# [Your assignment]
Give back the full listing verbatim, apart from its images.

(Beginning of Raw data)

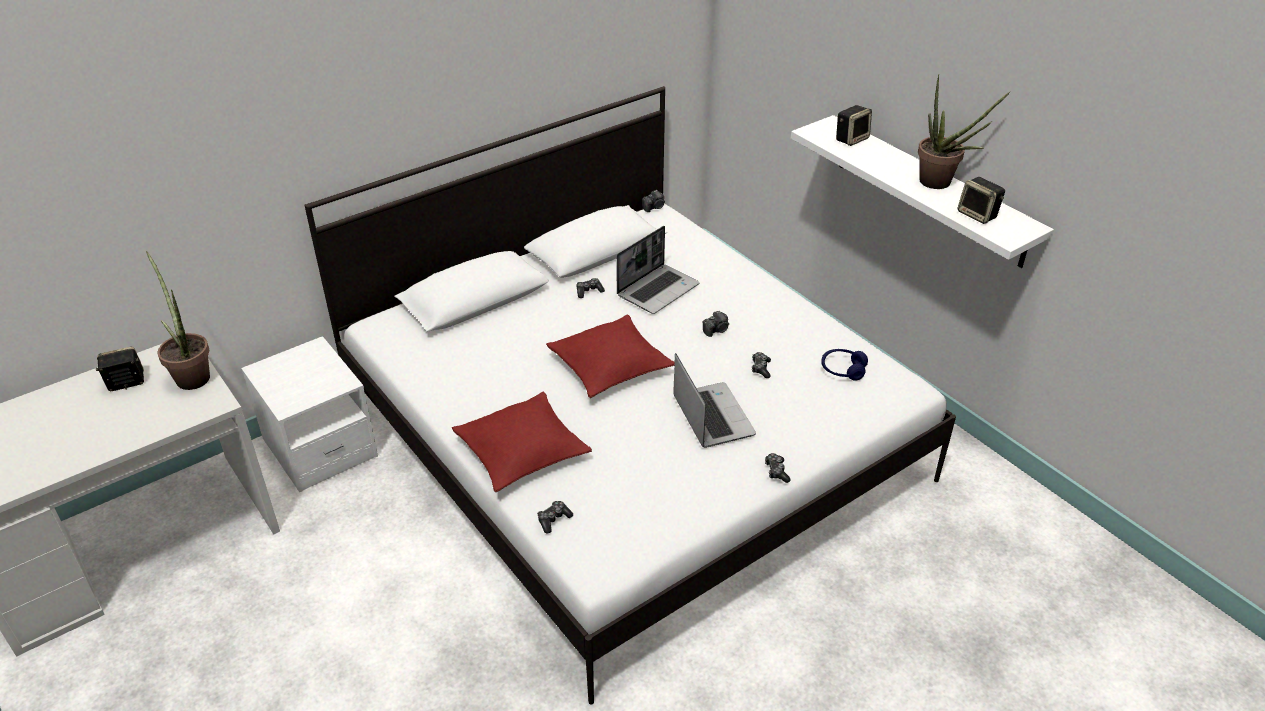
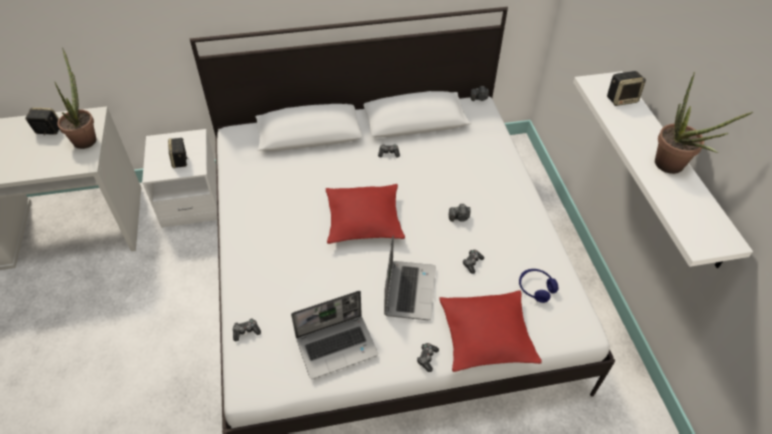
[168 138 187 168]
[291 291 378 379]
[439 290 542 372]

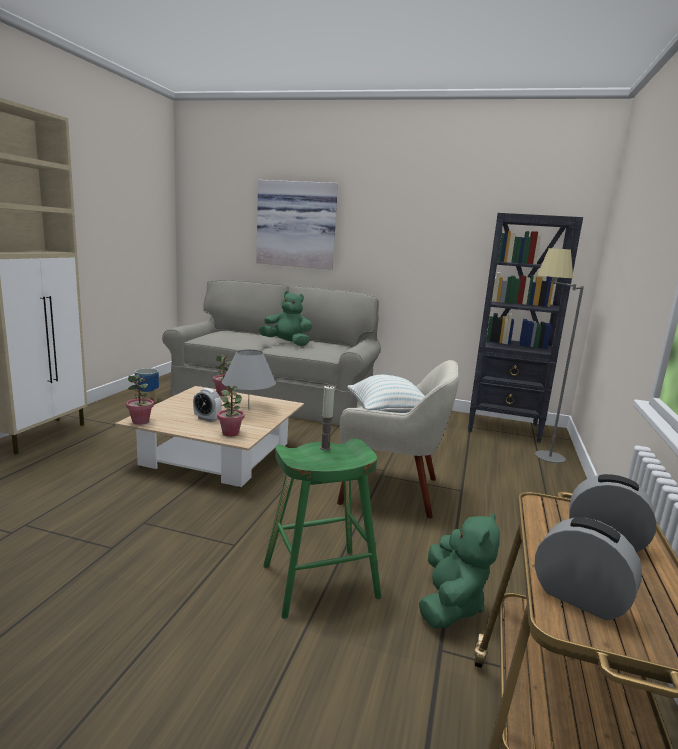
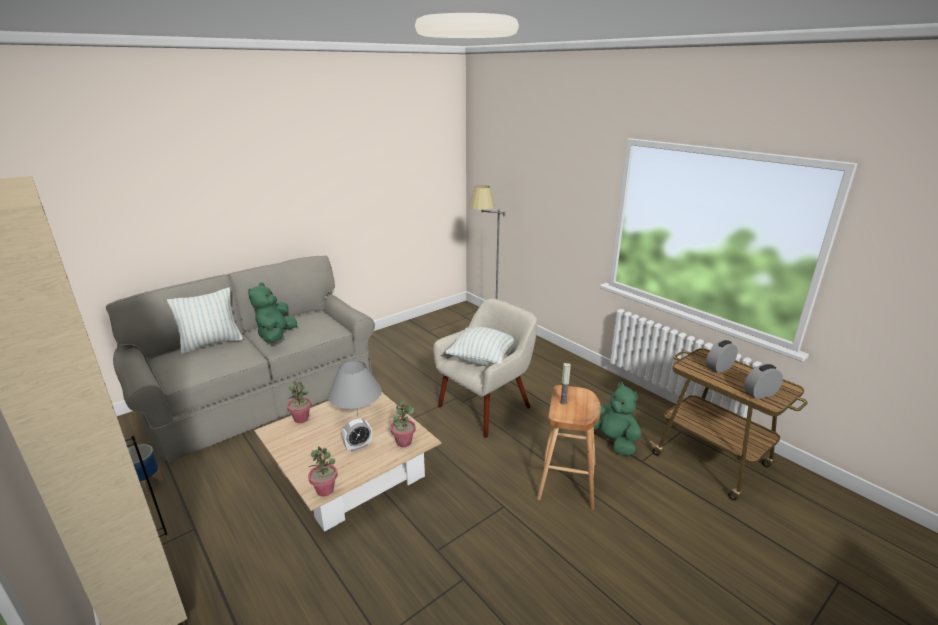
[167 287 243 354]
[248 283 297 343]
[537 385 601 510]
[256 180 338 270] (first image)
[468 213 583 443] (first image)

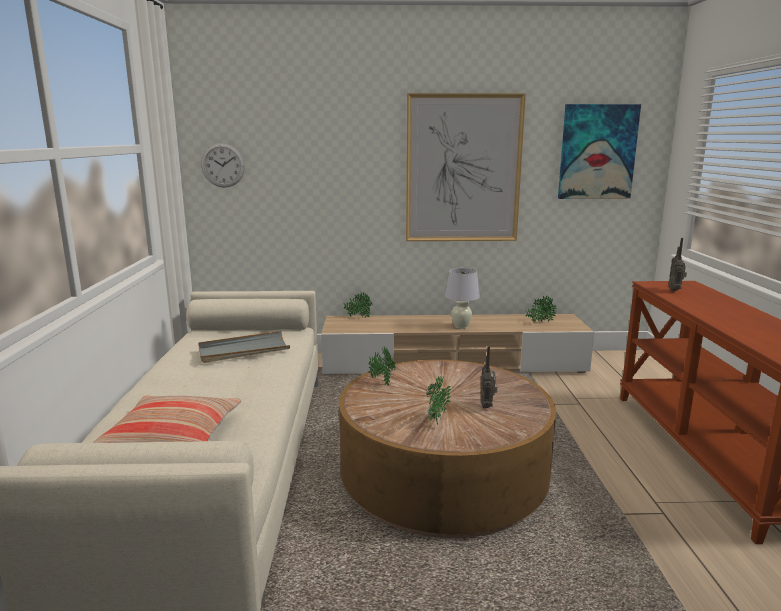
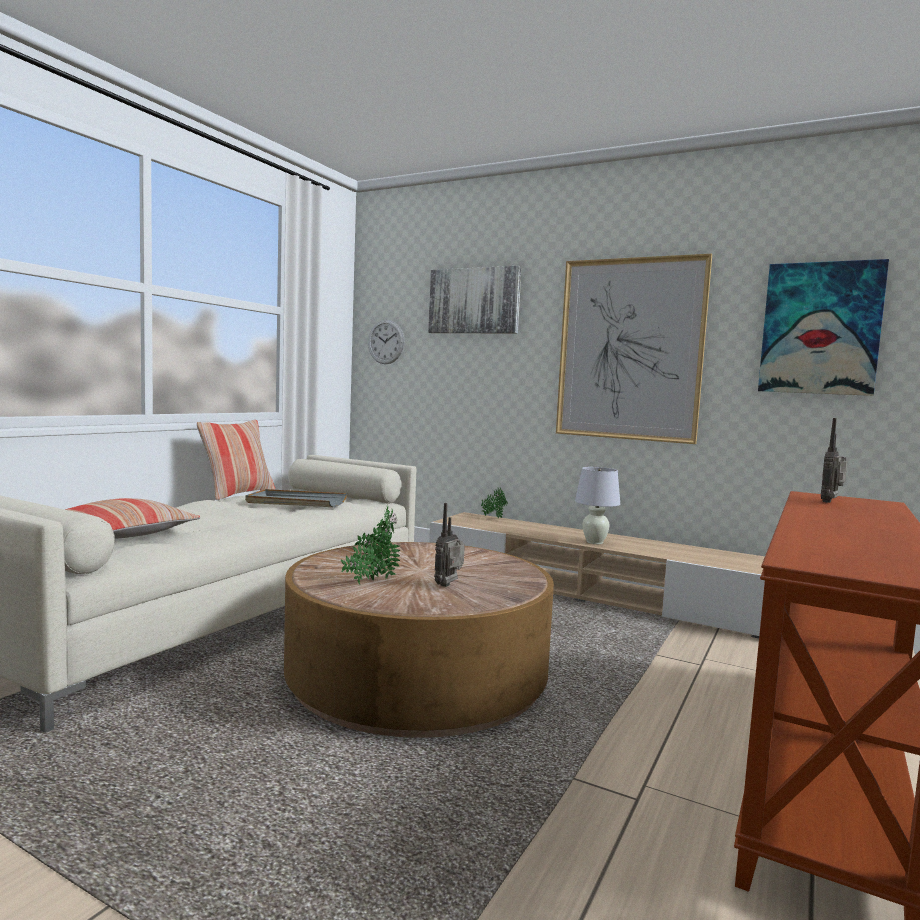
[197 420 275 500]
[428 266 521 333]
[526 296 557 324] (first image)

(End of Raw data)

# [Output]
[168 138 187 168]
[291 291 378 379]
[439 290 542 372]

[167 287 243 354]
[248 283 297 343]
[537 385 601 510]
[256 180 338 270] (first image)
[468 213 583 443] (first image)

[197 420 275 500]
[428 266 521 333]
[526 296 557 324] (first image)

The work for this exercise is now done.